Beyond the Market Decline
Diego Sebastián Albuja, Market Analyst at ATFX LATAM, reminds us that these decisions go beyond politics and have an immediate impact on markets. He notes that the first asset to reflect this is the euro/dollar. “The euro surged nearly 400 pips in a single day—something not seen since the most chaotic moments of the pandemic. In less than a month, the euro/dollar has recovered everything it lost over the past two years. That sends a clear message: something structural has changed. This kind of move is not normal, not technical—it’s economic and political, which makes it even more powerful. Gold has also rallied strongly, while Bitcoin has stalled. All the major currencies we trade daily are being affected,” Albuja points out.
Meanwhile, Carsten Menke, Head of Next Generation Research at Julius Baer, highlights the impact on certain commodities. Specifically, he notes that fears of a U.S. and global recession have dragged down metal commodities.
“Industrial metal prices plummeted on Friday after China retaliated against U.S. ‘Liberation Day’ tariffs. A slowdown in demand was already expected, and the market is now trying to assess the downward consequences following the introduction of trade tariffs, in a period of unprecedented uncertainty. That said, clear signs of stimulus are already emerging in China. Due to its heavy use in industrial applications and the loss of any arbitrage or tariff-related trading opportunities, silver also got caught up in the sell-off. The gold/silver ratio surged past 100, suggesting potential for a silver recovery if a recession is avoided,” he explains.
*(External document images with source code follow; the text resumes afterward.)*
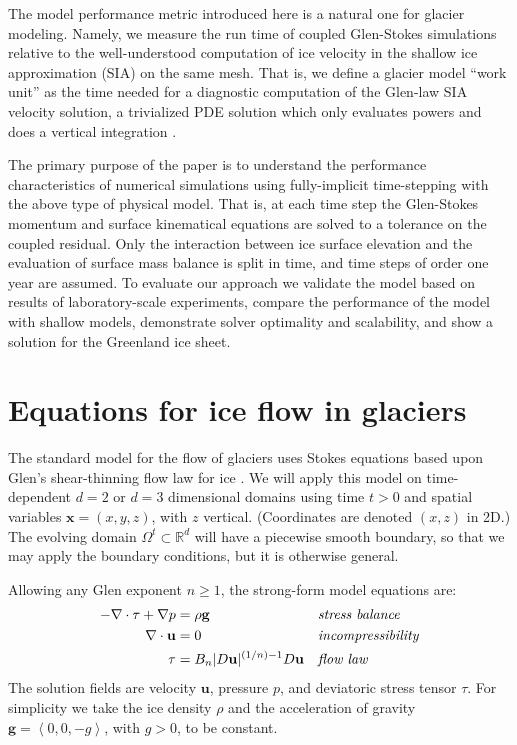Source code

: \documentclass[letterpaper,final,12pt,reqno]{amsart}
\newcommand{\RR}{\mathbb{R}}
\newcommand{\bg}{\mathbf{g}}
\newcommand{\bu}{\mathbf{u}}
\newcommand{\bx}{\mathbf{x}}
\begin{document}
The model performance metric introduced here is a natural one for glacier modeling.  Namely, we measure the run time of coupled Glen-Stokes simulations relative to the well-understood computation of ice velocity in the shallow ice approximation (SIA) \cite{Fowler1997} on the same mesh.  That is, we define a glacier model ``work unit'' as the time needed for a diagnostic computation of the Glen-law SIA velocity solution, a trivialized PDE solution which only evaluates powers and does a vertical integration \cite{SchoofHewitt2013}.

The primary purpose of the paper is to understand the performance characteristics of numerical simulations using fully-implicit time-stepping with the above type of physical model.  That is, at each time step the Glen-Stokes momentum and surface kinematical equations are solved to a tolerance on the coupled residual.  Only the interaction between ice surface elevation and the evaluation of surface mass balance is split in time, and time steps of order one year are assumed.  To evaluate our approach we validate the model based on results of laboratory-scale experiments, compare the performance of the model with shallow models, demonstrate solver optimality and scalability, and show a solution for the Greenland ice sheet.


\section{Equations for ice flow in glaciers} \label{sec:strongform}

The standard model for the flow of glaciers uses Stokes equations based upon Glen's shear-thinning flow law for ice \cite{GreveBlatter2009,JouvetRappaz2011,SchoofHewitt2013}.  We will apply this model on time-dependent $d=2$ or $d=3$ dimensional domains using time $t>0$ and spatial variables $\bx=(x,y,z)$, with $z$ vertical.  (Coordinates are denoted $(x,z)$ in 2D.)  The evolving domain $\Omega^t \subset \RR^d$ will have a piecewise smooth boundary, so that we may apply the boundary conditions, but it is otherwise general.

Allowing any Glen exponent $n\ge 1$, the strong-form model equations are:
\begin{align}
- \nabla \cdot \tau + \nabla p &= \rho \bg &&\text{\emph{stress balance}} \label{forcebalance} \\
\nabla \cdot \bu &= 0 &&\text{\emph{incompressibility}} \label{incompressible} \\
\tau &= B_n |D\bu|^{(1/n) - 1} D\bu  &&\text{\emph{flow law}} \label{viscflowlaw}
\end{align}
The solution fields are velocity $\bu$, pressure $p$, and deviatoric stress tensor $\tau$.  For simplicity we take the ice density $\rho$ and the acceleration of gravity $\bg=\left<0,0,-g\right>$, with $g>0$, to be constant.
\end{document}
Understanding the Current Rotation
Leaving aside the recent declines, Nanette Abuhoff Jacobson, Global Investment and Multi-Asset Strategist at Wellington Management, believes the most relevant impact of Trump’s tariffs has been the significant rotation in and out of the U.S., which “has been in full swing, with value outperforming growth and non-U.S. regional returns leading.”
However, Abuhoff clarifies that this rotation has been somewhat unusual, as small-cap stocks haven’t benefited, while defensive sectors like healthcare and consumer staples have. “I suspect allocators are rightly incorporating some defensive exposure into their portfolios through sector and duration positioning,” she notes.
According to her analysis, Europe’s recent outperformance has been driven by extremely negative sentiment, cheap valuations, hopes for an end to the war in Ukraine, and some encouraging signals of potential fiscal expansion. “Now that a ceasefire looks less certain and there are signs that Russia might gain more concessions than Ukraine, I don’t expect Europe’s rally to last long, especially given the higher valuations driven more by multiples than earnings,” she adds.
Finally, she highlights another clear trend in this rotation: China’s comeback. “China, another ‘cheap’ equity market, is experiencing a resurgence as the real estate downturn shows signs of stabilization, President Xi Jinping’s stance toward tech firms becomes more favorable, and more fiscal stimulus could arrive in response to rising U.S. tariffs,” concludes the Wellington Management strategist.